─── Provided material ───

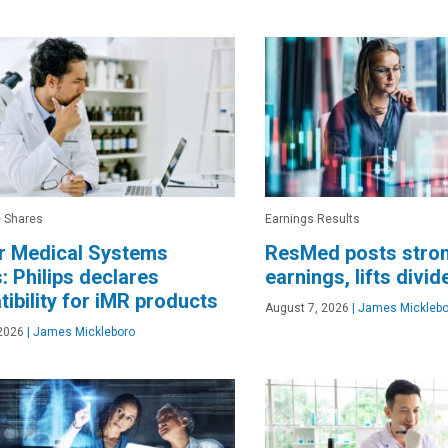
e Shares
Earnings Results
r Medical Systems
ResMed posts stro
: Philips declares
earnings, lifts divi
ibility for iMR products
August 7, 2026
|
James Micklebo
2026
|
James Mickleboro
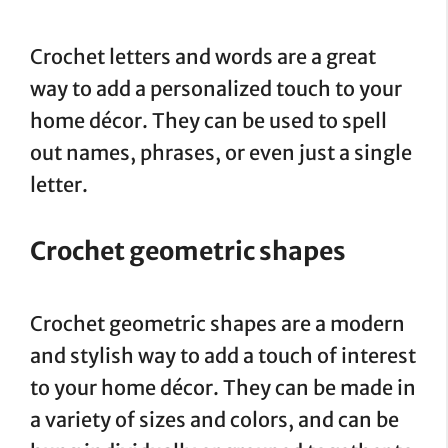
Crochet letters and words are a great
way to add a personalized touch to your
home décor. They can be used to spell
out names, phrases, or even just a single
letter.
Crochet geometric shapes
Crochet geometric shapes are a modern
and stylish way to add a touch of interest
to your home décor. They can be made in
a variety of sizes and colors, and can be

───

◆ Aim of the exercise
Please return, exactly as written, the line containing "way to add a personalized touch to your" and every line after it through the end of the records above, and nothing else.

◆ Solution to this problem
way to add a personalized touch to your
home décor. They can be used to spell
out names, phrases, or even just a single
letter.
Crochet geometric shapes
Crochet geometric shapes are a modern
and stylish way to add a touch of interest
to your home décor. They can be made in
a variety of sizes and colors, and can be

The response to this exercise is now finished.